*** Begin section ***
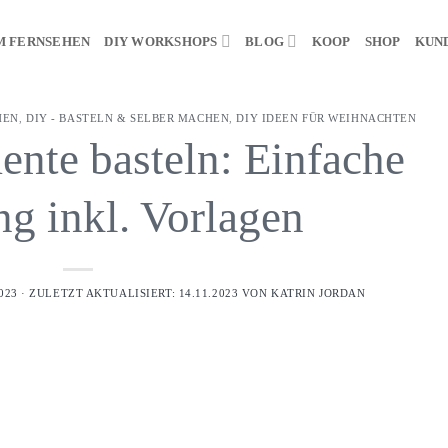
M FERNSEHEN
DIY WORKSHOPS
BLOG
KOOP
SHOP
KUN
HEN
,
DIY - BASTELN & SELBER MACHEN
,
DIY IDEEN FÜR WEIHNACHTEN
ente basteln: Einfache
ng inkl. Vorlagen
23 · ZULETZT AKTUALISIERT: 14.11.2023 VON
KATRIN JORDAN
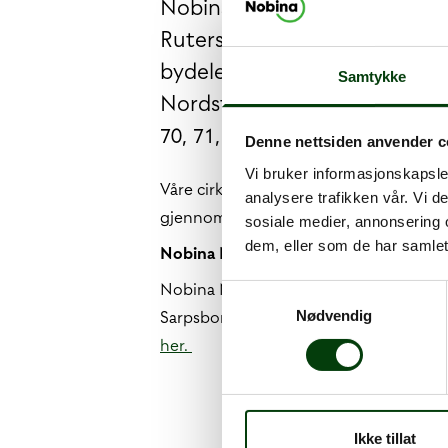
Nobina Mortensrud betjener 
Ruters ruteområde 2 Oslo sørø
bydelene Østensjø, Nordstr
Samtykke
Nordstrand. Vi betjener linjen
70, 71, 72, 74, 75, 76 og 78.
Denne nettsiden anvender c
Vi bruker informasjonskapsler
Våre cirka 330 ansatte og 100 busser p
analysere trafikken vår. Vi 
gjennomfører om lag 1300 daglige avg
sosiale medier, annonsering 
dem, eller som de har samlet
Nobina Nedre Glomma
Nobina Nedre Glomma opererer kollekti
Samtykkevalg
Sarpsborg, Fredrikstad, Hvaler og Råd
Nødvendig
her.
Ikke tillat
*** End section ***
Find every line above that contains the word "Nobina", and return each one.

Nobina Mortensrud betjener 
Nobina Nedre Glomma
Nobina Nedre Glomma opererer kollekti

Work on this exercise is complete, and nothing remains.